34      Diese Bestimmungen, die die ACER ermächtigen, einen Antrag auf Gewährung einer Ausnahme für eine Verbindungsleitung zu prüfen, und diejenigen, die den Beschwerdeausschuss zur Prüfung der Entscheidung der ACER über den Antrag ermächtigen, können jedoch nur dann Anwendung finden, wenn – wie in Art. 2 Nr. 1 der Verordnung 2019/943 und im Übrigen in Art. 2 Abs. 1 der Verordnung Nr. 714/2009 vorgesehen – die Übertragungsleitung eine Grenze zwischen Mitgliedstaaten überquert oder überspannt und die nationalen Übertragungsnetze der Mitgliedstaaten verbindet.

35      Dagegen ermächtigen die Verordnungen 2019/942 und 2019/943 die ACER nicht, einen Antrag auf Gewährung einer Ausnahme für eine Verbindungsleitung zwischen einem Mitgliedstaat und einem Drittstaat zu prüfen, und verleihen dem Beschwerdeausschuss erst recht nicht die Zuständigkeit für die Prüfung der Entscheidung der ACER über einen solchen Antrag.

36      Infolge des Brexits betrifft das Vorhaben der Verbindungsleitung Aquind nun aber eine Verbindungsleitung zwischen einem Mitgliedstaat und einem Drittstaat.
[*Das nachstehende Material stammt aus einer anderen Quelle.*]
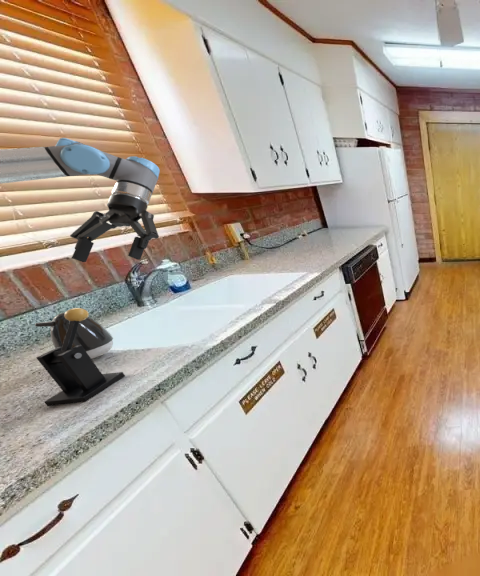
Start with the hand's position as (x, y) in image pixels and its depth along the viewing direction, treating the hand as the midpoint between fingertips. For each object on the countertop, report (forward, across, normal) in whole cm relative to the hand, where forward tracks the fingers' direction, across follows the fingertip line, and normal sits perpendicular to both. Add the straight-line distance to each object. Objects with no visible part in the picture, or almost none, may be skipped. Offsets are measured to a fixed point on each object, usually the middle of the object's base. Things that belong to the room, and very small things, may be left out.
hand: (106, 259), depth 87 cm
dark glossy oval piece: (+25, +12, -17) cm, 33 cm away
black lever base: (+38, -3, -4) cm, 38 cm away
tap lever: (+24, -3, +2) cm, 24 cm away
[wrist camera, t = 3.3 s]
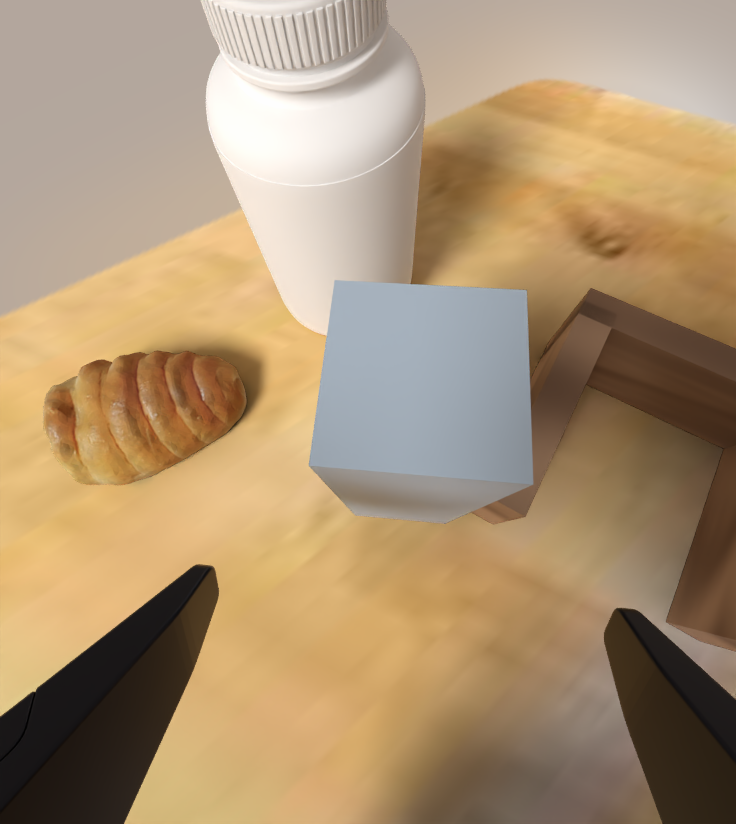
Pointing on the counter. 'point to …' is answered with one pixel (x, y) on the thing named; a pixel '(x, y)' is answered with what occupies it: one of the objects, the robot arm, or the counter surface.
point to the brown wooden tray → (663, 398)
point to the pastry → (140, 414)
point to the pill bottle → (319, 141)
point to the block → (424, 399)
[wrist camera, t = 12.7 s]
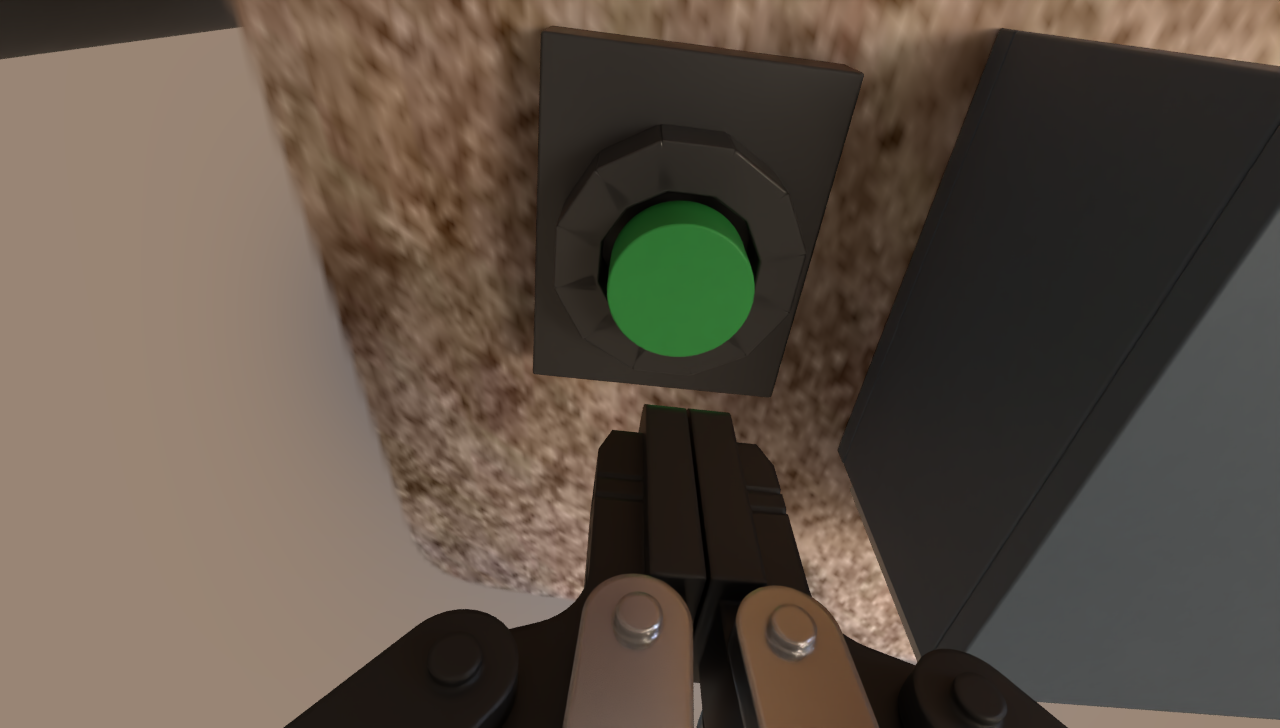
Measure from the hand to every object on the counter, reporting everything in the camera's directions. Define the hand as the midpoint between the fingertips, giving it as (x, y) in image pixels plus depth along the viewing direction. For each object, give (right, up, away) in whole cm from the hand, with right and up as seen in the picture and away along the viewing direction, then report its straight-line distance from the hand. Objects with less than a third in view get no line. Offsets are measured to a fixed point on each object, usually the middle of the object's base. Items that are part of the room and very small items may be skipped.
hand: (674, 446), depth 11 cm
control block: (0, +6, +8) cm, 10 cm away
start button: (0, +4, +5) cm, 7 cm away
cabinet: (+14, +4, +9) cm, 17 cm away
Dies hat zur Folge, dass weder die ACER noch der Beschwerdeausschuss ein Handeln, das die sich aus dem Urteil vom 18. November 2020, Aquind/ACER (T‑735/18, Rechtsmittel anhängig, EU:T:2020:542), ergebenden Maßnahmen umfasst, auf die Rechtsgrundlage stützen konnte, die sie ursprünglich zu diesem Handeln ermächtigte.

37      In Anbetracht dieser Schlussfolgerung ist zu prüfen, ob die ACER und der Beschwerdeausschuss ein Handeln, das die sich aus dem Urteil vom 18. November 2020, Aquind/ACER (T‑735/18, Rechtsmittel anhängig, EU:T:2020:542), ergebenden Maßnahmen umfasst, auf eine andere als die in den Verordnungen 2019/942 und 2019/943 enthaltene Rechtsgrundlage stützen konnten.

38      In dieser Hinsicht richtet sich die Beziehung zwischen der Union und dem Vereinigten Königreich nach den Bestimmungen des Abkommens über den Austritt des Vereinigten Königreichs Großbritannien und Nordirland aus der Europäischen Union und der Europäischen Atomgemeinschaft (ABl. 2020, L 29, S. 7, im Folgenden: Austrittsabkommen) sowie nach den Bestimmungen des Abkommens über Handel und Zusammenarbeit zwischen der Europäischen Union und der Europäischen Atomgemeinschaft einerseits und dem Vereinigten Königreich Großbritannien und Nordirland andererseits (ABl. 2021, L 149, S. 10, im Folgenden: AHZ).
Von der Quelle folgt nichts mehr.